*Selected extract*
====================

# Universal Remote for a PVR 508?



## touchton (Aug 16, 2002)

I'm in the market for a universal remote to use with my PVR 508. I have a Sony TV and a Sony DAV-FC8 home theater system that I would like to control along with the PVR 508. 

I've tried to program the 508's remote to control the Sony equipment, but I can't get it to work with the home theater system. If I could get it to control just the power and volume of the home theater system, I wouldn't need to buy a universal remote.

Anyway, which universal remotes work well with the 508? I want easy access to all the functions.

Thanks for any suggestions you can offer.

Thad


----------



## ziggy88 (Jan 4, 2004)

I use the MX-500 Universal Remote. It will control anything and is a breeze to set up. If you shop around you can find them for under 100 bucks.


----------



## touchton (Aug 16, 2002)

I've read good things about the MX-500. I particularly like the 'punch through' feature. That will be handy to use to control the volume on the HTS while all the other buttons control the 508. That's 90% of how we will use the thing.

I take it the MX-600 is the same thing with both IR and RF capabilities. I wonder if the RF is compatible with the 508?

Thad


----------



## Throwbot (Dec 24, 2003)

This may be interesting, I am in the market for a remote for a 921 + TV + DVD + receiver, I was looking at a Harmony www.harmonyremote.com
Anyone out there using Harmony product?
I emailed them this question,
Plan on buying a harmony, I have one important question.
I will be controling a Dish DVR (PVR) 921 with the remote, this is a UHF remote, the unit itself accepts IR , but the problem is the remote is only UHF so no "learning"

====================

*Source material*
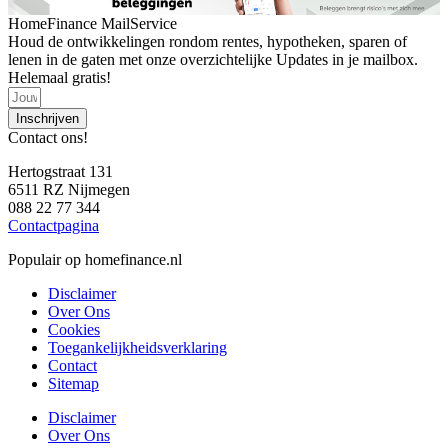
HomeFinance MailService
Houd de ontwikkelingen rondom rentes, hypotheken, sparen of
lenen in de gaten met onze overzichtelijke Updates in je mailbox.
Helemaal gratis!
Inschrijven
Contact ons!
Hertogstraat 131
6511 RZ Nijmegen
088 22 77 344
Contactpagina
Populair op homefinance.nl
Disclaimer
Over Ons
Cookies
Toegankelijkheidsverklaring
Contact
Sitemap
Disclaimer
Over Ons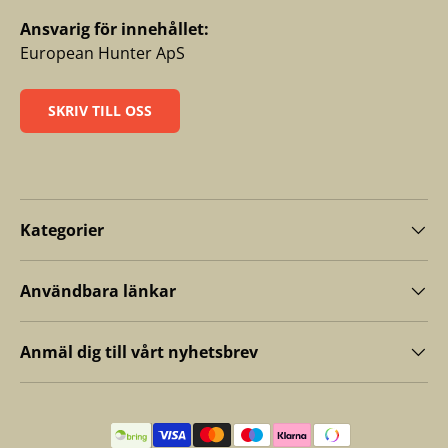
Ansvarig för innehållet:
European Hunter ApS
SKRIV TILL OSS
Kategorier
Användbara länkar
Anmäl dig till vårt nyhetsbrev
Betalningsmetoder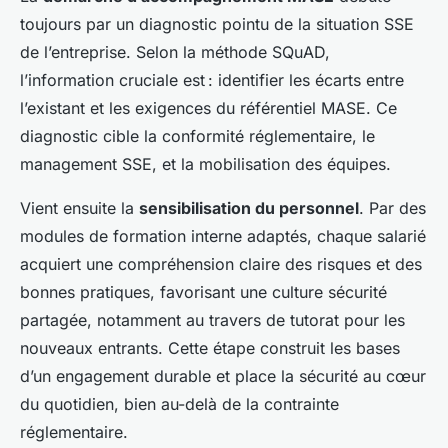
toujours par un diagnostic pointu de la situation SSE
de l’entreprise. Selon la méthode SQuAD,
l’information cruciale est : identifier les écarts entre
l’existant et les exigences du référentiel MASE. Ce
diagnostic cible la conformité réglementaire, le
management SSE, et la mobilisation des équipes.
Vient ensuite la
sensibilisation du personnel
. Par des
modules de formation interne adaptés, chaque salarié
acquiert une compréhension claire des risques et des
bonnes pratiques, favorisant une culture sécurité
partagée, notamment au travers de tutorat pour les
nouveaux entrants. Cette étape construit les bases
d’un engagement durable et place la sécurité au cœur
du quotidien, bien au-delà de la contrainte
réglementaire.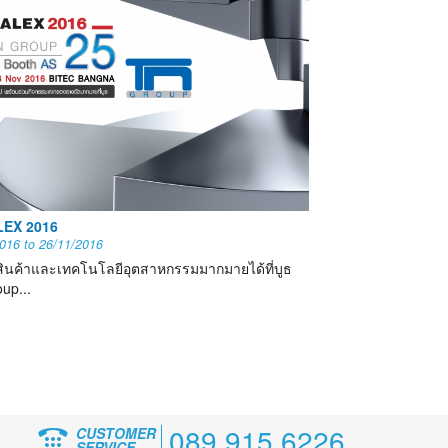
EX 2016
2016
to
26/11/2016
ินค้าและเทคโนโลยีอุตสาหกรรมมากมายได้ที่บูธ
up...
089 915 6226
CUSTOMER
SERVICE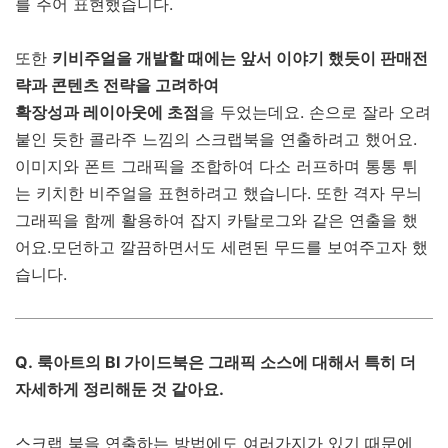
를 주어 표현했습니다.
또한
키비주얼을 개발할 때에는 앞서 이야기 했듯이 판매전
략과 콘텐츠 전략을 고려하여
확장성과 레이아웃에 초점
을 두었는데요. 손으로 잘라 오려
붙인 듯한 콜라주 느낌의 스크랩북을 연출하려고 했어요.
이미지와 폰트 그래픽을 조합하여 다소 러프하며 통통 튀
는 키치한 비주얼을 표현하려고 했습니다. 또한 격자 무늬
그래픽을 함께 활용하여 잡지 카탈로그와 같은 연출을 했
어요.모던하고 깔끔하면서도 세련된 무드를 보여주고자 했
습니다.
Q. 룩아트의 BI 가이드북은 그래픽 소스에 대해서 특히 더
자세하게 정리해둔 것 같아요.
스크랩 북을 연출하는 방법에도 여러가지가 있기 때문에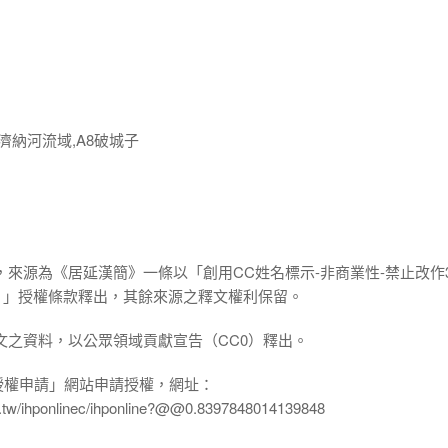
濟納河流域,A8破城子
，來源為《居延漢簡》一條以「創用CC姓名標示-非商業性-禁止改作3
.0 TW）」授權條款釋出，其餘來源之釋文權利保留。
文之資料，以公眾領域貢獻宣告（CC0）釋出。
授權申請」網站申請授權，網址：
edu.tw/ihponlinec/ihponline?@@0.8397848014139848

====================

*Directive*
List each distinct device model number mentioned in the universal remote thread, naming each one only once.

*Task result*
- PVR 508
- DAV-FC8
- MX-500
- MX-600
- 921